> **TASK**:
Reproduce every record exactly as written.
BEGIN
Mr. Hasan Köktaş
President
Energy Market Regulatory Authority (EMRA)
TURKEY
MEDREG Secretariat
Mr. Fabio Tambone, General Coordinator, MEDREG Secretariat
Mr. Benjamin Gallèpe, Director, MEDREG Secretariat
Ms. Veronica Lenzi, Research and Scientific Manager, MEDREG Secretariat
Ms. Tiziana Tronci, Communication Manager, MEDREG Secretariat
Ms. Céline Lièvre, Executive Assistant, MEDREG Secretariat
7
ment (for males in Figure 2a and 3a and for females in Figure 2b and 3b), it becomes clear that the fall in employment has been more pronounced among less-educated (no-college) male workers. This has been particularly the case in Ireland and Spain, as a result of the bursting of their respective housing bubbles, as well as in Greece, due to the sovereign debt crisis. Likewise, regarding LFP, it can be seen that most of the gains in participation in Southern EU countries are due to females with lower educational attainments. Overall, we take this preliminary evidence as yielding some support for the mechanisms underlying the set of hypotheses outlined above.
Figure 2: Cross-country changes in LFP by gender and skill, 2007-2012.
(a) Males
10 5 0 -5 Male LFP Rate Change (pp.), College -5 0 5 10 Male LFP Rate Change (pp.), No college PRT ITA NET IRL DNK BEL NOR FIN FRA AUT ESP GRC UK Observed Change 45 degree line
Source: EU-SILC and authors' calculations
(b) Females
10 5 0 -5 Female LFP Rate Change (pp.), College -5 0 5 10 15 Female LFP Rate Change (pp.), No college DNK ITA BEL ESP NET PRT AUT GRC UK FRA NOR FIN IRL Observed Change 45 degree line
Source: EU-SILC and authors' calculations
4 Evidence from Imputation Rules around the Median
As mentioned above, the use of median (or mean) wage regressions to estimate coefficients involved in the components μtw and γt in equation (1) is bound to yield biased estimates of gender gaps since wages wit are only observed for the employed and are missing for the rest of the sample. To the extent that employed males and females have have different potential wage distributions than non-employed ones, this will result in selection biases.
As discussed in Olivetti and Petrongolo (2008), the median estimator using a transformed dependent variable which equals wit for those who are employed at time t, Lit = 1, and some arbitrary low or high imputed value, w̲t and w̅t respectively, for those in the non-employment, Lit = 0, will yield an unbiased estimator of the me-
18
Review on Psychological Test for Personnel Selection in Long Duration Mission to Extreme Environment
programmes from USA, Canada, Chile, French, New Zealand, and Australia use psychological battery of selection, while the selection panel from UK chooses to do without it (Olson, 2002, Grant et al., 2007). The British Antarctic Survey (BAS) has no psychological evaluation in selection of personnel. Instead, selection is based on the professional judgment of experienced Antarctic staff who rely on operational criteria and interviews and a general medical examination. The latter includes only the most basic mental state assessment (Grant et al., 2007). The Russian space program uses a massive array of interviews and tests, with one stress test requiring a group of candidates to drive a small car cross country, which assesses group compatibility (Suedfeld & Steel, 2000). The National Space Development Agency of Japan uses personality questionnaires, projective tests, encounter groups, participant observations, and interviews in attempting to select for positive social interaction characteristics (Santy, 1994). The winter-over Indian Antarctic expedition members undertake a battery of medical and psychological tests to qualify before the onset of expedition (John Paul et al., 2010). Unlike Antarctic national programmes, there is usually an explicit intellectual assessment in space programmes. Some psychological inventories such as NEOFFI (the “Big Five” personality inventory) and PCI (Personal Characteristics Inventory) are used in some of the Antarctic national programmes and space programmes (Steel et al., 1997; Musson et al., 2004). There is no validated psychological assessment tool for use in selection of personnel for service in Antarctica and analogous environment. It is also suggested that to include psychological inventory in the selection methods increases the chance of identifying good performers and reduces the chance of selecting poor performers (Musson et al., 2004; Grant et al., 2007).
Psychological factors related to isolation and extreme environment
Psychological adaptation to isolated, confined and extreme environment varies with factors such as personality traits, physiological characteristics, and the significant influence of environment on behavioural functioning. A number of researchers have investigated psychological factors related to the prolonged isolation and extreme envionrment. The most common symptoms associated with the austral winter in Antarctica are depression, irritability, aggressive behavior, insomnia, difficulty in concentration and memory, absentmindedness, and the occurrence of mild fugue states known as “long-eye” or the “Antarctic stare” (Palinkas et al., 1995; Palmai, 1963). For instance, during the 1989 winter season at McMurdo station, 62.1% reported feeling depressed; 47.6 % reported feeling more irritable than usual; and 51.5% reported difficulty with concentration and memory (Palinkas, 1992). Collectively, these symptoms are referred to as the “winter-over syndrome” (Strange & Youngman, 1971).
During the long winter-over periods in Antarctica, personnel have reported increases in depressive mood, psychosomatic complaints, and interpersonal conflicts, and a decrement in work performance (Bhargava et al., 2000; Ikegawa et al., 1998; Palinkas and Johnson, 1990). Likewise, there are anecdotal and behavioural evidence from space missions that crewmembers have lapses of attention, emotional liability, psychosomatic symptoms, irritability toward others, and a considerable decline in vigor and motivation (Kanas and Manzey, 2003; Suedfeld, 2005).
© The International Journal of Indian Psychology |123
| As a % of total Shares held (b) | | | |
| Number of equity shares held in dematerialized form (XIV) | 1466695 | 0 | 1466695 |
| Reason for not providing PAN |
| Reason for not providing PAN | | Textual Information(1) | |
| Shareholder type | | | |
END
> **ANSWER TO THIS PROBLEM**:
Mr. Hasan Köktaş
President
Energy Market Regulatory Authority (EMRA)
TURKEY
MEDREG Secretariat
Mr. Fabio Tambone, General Coordinator, MEDREG Secretariat
Mr. Benjamin Gallèpe, Director, MEDREG Secretariat
Ms. Veronica Lenzi, Research and Scientific Manager, MEDREG Secretariat
Ms. Tiziana Tronci, Communication Manager, MEDREG Secretariat
Ms. Céline Lièvre, Executive Assistant, MEDREG Secretariat
7
ment (for males in Figure 2a and 3a and for females in Figure 2b and 3b), it becomes clear that the fall in employment has been more pronounced among less-educated (no-college) male workers. This has been particularly the case in Ireland and Spain, as a result of the bursting of their respective housing bubbles, as well as in Greece, due to the sovereign debt crisis. Likewise, regarding LFP, it can be seen that most of the gains in participation in Southern EU countries are due to females with lower educational attainments. Overall, we take this preliminary evidence as yielding some support for the mechanisms underlying the set of hypotheses outlined above.
Figure 2: Cross-country changes in LFP by gender and skill, 2007-2012.
(a) Males
10 5 0 -5 Male LFP Rate Change (pp.), College -5 0 5 10 Male LFP Rate Change (pp.), No college PRT ITA NET IRL DNK BEL NOR FIN FRA AUT ESP GRC UK Observed Change 45 degree line
Source: EU-SILC and authors' calculations
(b) Females
10 5 0 -5 Female LFP Rate Change (pp.), College -5 0 5 10 15 Female LFP Rate Change (pp.), No college DNK ITA BEL ESP NET PRT AUT GRC UK FRA NOR FIN IRL Observed Change 45 degree line
Source: EU-SILC and authors' calculations
4 Evidence from Imputation Rules around the Median
As mentioned above, the use of median (or mean) wage regressions to estimate coefficients involved in the components μtw and γt in equation (1) is bound to yield biased estimates of gender gaps since wages wit are only observed for the employed and are missing for the rest of the sample. To the extent that employed males and females have have different potential wage distributions than non-employed ones, this will result in selection biases.
As discussed in Olivetti and Petrongolo (2008), the median estimator using a transformed dependent variable which equals wit for those who are employed at time t, Lit = 1, and some arbitrary low or high imputed value, w̲t and w̅t respectively, for those in the non-employment, Lit = 0, will yield an unbiased estimator of the me-
18
Review on Psychological Test for Personnel Selection in Long Duration Mission to Extreme Environment
programmes from USA, Canada, Chile, French, New Zealand, and Australia use psychological battery of selection, while the selection panel from UK chooses to do without it (Olson, 2002, Grant et al., 2007). The British Antarctic Survey (BAS) has no psychological evaluation in selection of personnel. Instead, selection is based on the professional judgment of experienced Antarctic staff who rely on operational criteria and interviews and a general medical examination. The latter includes only the most basic mental state assessment (Grant et al., 2007). The Russian space program uses a massive array of interviews and tests, with one stress test requiring a group of candidates to drive a small car cross country, which assesses group compatibility (Suedfeld & Steel, 2000). The National Space Development Agency of Japan uses personality questionnaires, projective tests, encounter groups, participant observations, and interviews in attempting to select for positive social interaction characteristics (Santy, 1994). The winter-over Indian Antarctic expedition members undertake a battery of medical and psychological tests to qualify before the onset of expedition (John Paul et al., 2010). Unlike Antarctic national programmes, there is usually an explicit intellectual assessment in space programmes. Some psychological inventories such as NEOFFI (the “Big Five” personality inventory) and PCI (Personal Characteristics Inventory) are used in some of the Antarctic national programmes and space programmes (Steel et al., 1997; Musson et al., 2004). There is no validated psychological assessment tool for use in selection of personnel for service in Antarctica and analogous environment. It is also suggested that to include psychological inventory in the selection methods increases the chance of identifying good performers and reduces the chance of selecting poor performers (Musson et al., 2004; Grant et al., 2007).
Psychological factors related to isolation and extreme environment
Psychological adaptation to isolated, confined and extreme environment varies with factors such as personality traits, physiological characteristics, and the significant influence of environment on behavioural functioning. A number of researchers have investigated psychological factors related to the prolonged isolation and extreme envionrment. The most common symptoms associated with the austral winter in Antarctica are depression, irritability, aggressive behavior, insomnia, difficulty in concentration and memory, absentmindedness, and the occurrence of mild fugue states known as “long-eye” or the “Antarctic stare” (Palinkas et al., 1995; Palmai, 1963). For instance, during the 1989 winter season at McMurdo station, 62.1% reported feeling depressed; 47.6 % reported feeling more irritable than usual; and 51.5% reported difficulty with concentration and memory (Palinkas, 1992). Collectively, these symptoms are referred to as the “winter-over syndrome” (Strange & Youngman, 1971).
During the long winter-over periods in Antarctica, personnel have reported increases in depressive mood, psychosomatic complaints, and interpersonal conflicts, and a decrement in work performance (Bhargava et al., 2000; Ikegawa et al., 1998; Palinkas and Johnson, 1990). Likewise, there are anecdotal and behavioural evidence from space missions that crewmembers have lapses of attention, emotional liability, psychosomatic symptoms, irritability toward others, and a considerable decline in vigor and motivation (Kanas and Manzey, 2003; Suedfeld, 2005).
© The International Journal of Indian Psychology |123
| As a % of total Shares held (b) | | | |
| Number of equity shares held in dematerialized form (XIV) | 1466695 | 0 | 1466695 |
| Reason for not providing PAN |
| Reason for not providing PAN | | Textual Information(1) | |
| Shareholder type | | | |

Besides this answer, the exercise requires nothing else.